Samenstellingen en afleidingen
In academische teksten is de norm dat het taalgebruik goed verzorgd is (zie: Spelling: Inleiding). Dat betekent onder meer dat spelfouten horen te ontbreken. De spelling van complexe woorden, dus samenstellingen en afleidingen, verdient daarom extra aandacht. Wanneer moet je die aan elkaar schrijven, wanneer niet en wanneer gebruik je een koppelteken?
Samenstellingen en afleidingen: aaneenschrijven of niet?
(1) Sub effecten hiervan zijn bijvoorbeeld toenemende hartslag, lichaamsbeweging en bloeddruk, ademhalings veranderingen en hartritmestoornissen.
In het Nederlands kun je lange en complexe woorden bij elkaar combineren, zoals ‘hogesnelheidstreinkaartjesautomaat’ of ‘langeafstandloper’. Als je combinaties maakt van delen die ook zelfstandig voor kunnen komen, maak je ‘samenstellingen’ (bijvoorbeeld: ‘huis’ + ‘sleutel’). Als je combinaties maakt met delen erbij die niet zelfstandig voor kunnen komen, maak je ‘afleidingen’ (bijvoorbeeld: ‘lelie’+ ‘tje’). De algemene regel voor de spelling van samenstellingen en afleidingen is dat je ze aan elkaar schrijft, hoe lang het woord ook wordt. Zo druk je uit dat alle delen samen één woord zijn, en dat het je bijvoorbeeld echt gaat om een ’langeafstandloper’ en niet om een ‘afstandloper’ die toevallig lang is (dat is een ‘lange afstandloper’).

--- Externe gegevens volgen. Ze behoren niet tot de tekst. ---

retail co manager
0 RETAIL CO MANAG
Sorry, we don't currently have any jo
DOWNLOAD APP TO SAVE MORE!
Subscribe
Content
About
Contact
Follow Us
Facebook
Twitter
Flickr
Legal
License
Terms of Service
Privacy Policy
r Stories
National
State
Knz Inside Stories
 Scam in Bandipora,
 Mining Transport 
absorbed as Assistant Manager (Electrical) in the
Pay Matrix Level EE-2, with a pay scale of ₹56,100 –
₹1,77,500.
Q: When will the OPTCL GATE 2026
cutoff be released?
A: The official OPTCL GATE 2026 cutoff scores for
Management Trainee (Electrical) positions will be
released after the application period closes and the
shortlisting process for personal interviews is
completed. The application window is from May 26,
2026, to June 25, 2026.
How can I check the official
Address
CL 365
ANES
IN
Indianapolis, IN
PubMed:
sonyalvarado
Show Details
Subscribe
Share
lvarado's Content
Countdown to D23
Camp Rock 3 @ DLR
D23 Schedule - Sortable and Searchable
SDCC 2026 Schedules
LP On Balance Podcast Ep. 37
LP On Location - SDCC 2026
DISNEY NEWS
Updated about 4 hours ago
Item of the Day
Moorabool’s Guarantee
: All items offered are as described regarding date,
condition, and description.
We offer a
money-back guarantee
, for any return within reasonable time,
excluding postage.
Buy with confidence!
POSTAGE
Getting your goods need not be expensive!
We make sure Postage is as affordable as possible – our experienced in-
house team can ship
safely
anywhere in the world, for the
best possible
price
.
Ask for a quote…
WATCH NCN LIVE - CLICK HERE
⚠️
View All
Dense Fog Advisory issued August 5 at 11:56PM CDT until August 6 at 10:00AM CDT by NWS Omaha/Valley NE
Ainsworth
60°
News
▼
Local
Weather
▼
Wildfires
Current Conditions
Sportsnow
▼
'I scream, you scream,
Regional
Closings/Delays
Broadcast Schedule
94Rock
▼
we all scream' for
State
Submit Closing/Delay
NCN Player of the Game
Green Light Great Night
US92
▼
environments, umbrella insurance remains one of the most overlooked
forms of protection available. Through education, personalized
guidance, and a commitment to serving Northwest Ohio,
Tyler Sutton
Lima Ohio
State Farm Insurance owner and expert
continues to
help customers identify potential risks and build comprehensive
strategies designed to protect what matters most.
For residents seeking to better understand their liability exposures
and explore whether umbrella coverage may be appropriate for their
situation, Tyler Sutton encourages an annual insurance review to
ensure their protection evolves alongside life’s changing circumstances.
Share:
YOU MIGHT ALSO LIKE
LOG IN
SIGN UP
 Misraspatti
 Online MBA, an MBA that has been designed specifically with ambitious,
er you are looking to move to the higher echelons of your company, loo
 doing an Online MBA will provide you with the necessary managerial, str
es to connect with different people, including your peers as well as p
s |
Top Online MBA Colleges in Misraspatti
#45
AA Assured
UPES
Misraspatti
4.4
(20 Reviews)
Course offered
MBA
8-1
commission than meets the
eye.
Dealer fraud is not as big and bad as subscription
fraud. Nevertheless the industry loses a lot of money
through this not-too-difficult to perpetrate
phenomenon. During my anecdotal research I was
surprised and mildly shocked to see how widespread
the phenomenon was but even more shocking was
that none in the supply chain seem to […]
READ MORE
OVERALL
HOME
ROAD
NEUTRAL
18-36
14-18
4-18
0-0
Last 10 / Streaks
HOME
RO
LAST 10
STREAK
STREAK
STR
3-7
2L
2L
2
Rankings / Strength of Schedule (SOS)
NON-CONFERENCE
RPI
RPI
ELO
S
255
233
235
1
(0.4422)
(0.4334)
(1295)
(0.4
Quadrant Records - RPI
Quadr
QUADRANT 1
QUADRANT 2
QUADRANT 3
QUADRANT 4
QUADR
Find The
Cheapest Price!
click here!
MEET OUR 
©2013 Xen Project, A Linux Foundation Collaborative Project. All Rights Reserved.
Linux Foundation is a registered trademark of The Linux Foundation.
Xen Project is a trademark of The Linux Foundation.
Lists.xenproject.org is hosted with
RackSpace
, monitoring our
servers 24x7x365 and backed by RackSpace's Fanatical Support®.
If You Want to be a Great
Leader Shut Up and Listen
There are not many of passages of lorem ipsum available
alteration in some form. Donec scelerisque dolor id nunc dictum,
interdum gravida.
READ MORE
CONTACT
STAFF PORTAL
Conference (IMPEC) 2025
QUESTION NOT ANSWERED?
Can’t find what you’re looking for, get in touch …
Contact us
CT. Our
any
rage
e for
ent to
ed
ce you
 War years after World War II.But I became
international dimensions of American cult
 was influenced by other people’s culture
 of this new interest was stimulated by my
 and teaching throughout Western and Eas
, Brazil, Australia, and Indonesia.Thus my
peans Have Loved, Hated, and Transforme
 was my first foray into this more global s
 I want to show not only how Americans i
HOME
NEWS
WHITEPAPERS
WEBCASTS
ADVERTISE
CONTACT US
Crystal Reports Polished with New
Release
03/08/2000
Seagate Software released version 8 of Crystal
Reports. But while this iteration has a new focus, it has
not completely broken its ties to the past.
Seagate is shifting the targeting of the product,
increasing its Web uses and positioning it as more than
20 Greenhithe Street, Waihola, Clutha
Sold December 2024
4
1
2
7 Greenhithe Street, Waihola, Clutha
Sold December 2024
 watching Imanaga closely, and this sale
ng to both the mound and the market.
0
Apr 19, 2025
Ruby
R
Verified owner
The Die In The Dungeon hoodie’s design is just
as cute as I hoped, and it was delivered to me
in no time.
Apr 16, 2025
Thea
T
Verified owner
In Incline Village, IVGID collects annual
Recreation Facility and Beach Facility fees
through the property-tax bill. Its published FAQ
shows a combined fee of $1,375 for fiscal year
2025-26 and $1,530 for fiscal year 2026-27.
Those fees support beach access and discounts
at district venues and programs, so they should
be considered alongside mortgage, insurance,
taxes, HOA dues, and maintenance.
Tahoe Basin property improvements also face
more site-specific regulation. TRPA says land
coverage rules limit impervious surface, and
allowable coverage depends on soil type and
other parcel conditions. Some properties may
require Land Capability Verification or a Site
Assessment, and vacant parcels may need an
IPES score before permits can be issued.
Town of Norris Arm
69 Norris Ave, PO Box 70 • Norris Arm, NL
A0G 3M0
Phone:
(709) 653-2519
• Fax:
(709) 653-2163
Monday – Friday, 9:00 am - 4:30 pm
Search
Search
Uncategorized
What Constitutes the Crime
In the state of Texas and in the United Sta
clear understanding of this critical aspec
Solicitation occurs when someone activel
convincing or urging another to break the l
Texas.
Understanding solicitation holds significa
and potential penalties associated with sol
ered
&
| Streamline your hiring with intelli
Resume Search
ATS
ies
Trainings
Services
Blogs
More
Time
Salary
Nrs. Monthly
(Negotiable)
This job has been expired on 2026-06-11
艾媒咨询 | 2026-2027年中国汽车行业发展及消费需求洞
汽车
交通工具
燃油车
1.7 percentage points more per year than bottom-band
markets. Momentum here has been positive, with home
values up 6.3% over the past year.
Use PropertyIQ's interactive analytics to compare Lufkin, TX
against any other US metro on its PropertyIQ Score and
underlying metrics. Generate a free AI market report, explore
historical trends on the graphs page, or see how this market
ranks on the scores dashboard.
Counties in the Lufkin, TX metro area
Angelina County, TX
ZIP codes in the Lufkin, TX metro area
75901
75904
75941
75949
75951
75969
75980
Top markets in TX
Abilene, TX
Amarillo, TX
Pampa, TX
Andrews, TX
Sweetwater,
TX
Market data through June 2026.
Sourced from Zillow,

In voorbeeld (1) is deze algemene regel niet goed toegepast bij de spelling van de afleiding ‘sub effecten’ en de samenstelling ‘ademhalings veranderingen’, omdat er tussen de delen van het complexe woord ten onrechte een spatie staat. Correct is (1a):
(1a) Subeffecten hiervan zijn bijvoorbeeld toenemende hartslag, lichaamsbeweging en bloeddruk, ademhalingsveranderingen en hartritmestoornissen.
De rol van het koppelteken
(2) Er wordt bijvoorbeeld gebruik gemaakt van de 21e eeuwse vaardigheid computational thinking.
(3) Voor aanvang van het eerste gesprek worden bij de experimentele- en controlegroep de mate van ToM, sociometrische status en mondelinge communicatieve competentie gemeten.
Naast de algemene regels zijn er veel specifieke regels voor de spelling van samenstellingen. Daarbij speelt het koppelteken dikwijls een rol. Een voorbeeld is de regel dat het koppelteken gebruikt wordt bij combinaties met een getal. In voorbeeld (2) is die regel niet goed opgevolgd. Correct is (2a):
(2a) Er wordt bijvoorbeeld gebruik gemaakt van de 21e-eeuwse vaardigheid computational thinking.
Het koppelteken wordt ook gebruikt als samenstellingen of afleidingen onderdeel zijn van een samentrekking. Als je ‘voordelen en nadelen’ wilt samentrekken, geef je met het koppelteken aan dat je onderdelen weglaat van een complex woord: je schrijft ‘voor- en nadelen’. In voorbeeld (3) gaat dat fout. Het koppelteken achter ‘experimentele’ suggereert dat ‘experimentele groep’ één woord zou zijn (‘experimentelegroep’), maar dat is niet zo. Correct is dus (3a):
(3a) Voor aanvang van het eerste gesprek worden bij de experimentele en de controlegroep de mate van ToM, sociometrische status en mondelinge communicatieve competentie gemeten.
‘controlegroep’ is uiteraard wel een samenstelling, dus als de schrijver voor een andere volgorde had gekozen zou het koppelteken wel terecht zijn geweest, zoals (3b) laat zien:
(3b) Voor aanvang van het eerste gesprek worden bij de controle- en experimentele groep de mate van ToM, sociometrische status en mondelinge communicatieve competentie gemeten.
Naast de algemene regel zijn er heel veel specifieke regels en regeltjes over het aaneenschrijven van samenstellingen en afleidingen. Als je twijfelt over de juiste spelling van een complex woord is het een goed idee om even het woordenboek te raadplegen. Aan het Taalloket van het Genootschap Onze Taal vind je verder heldere uitleg over de belangrijkste spellingregels.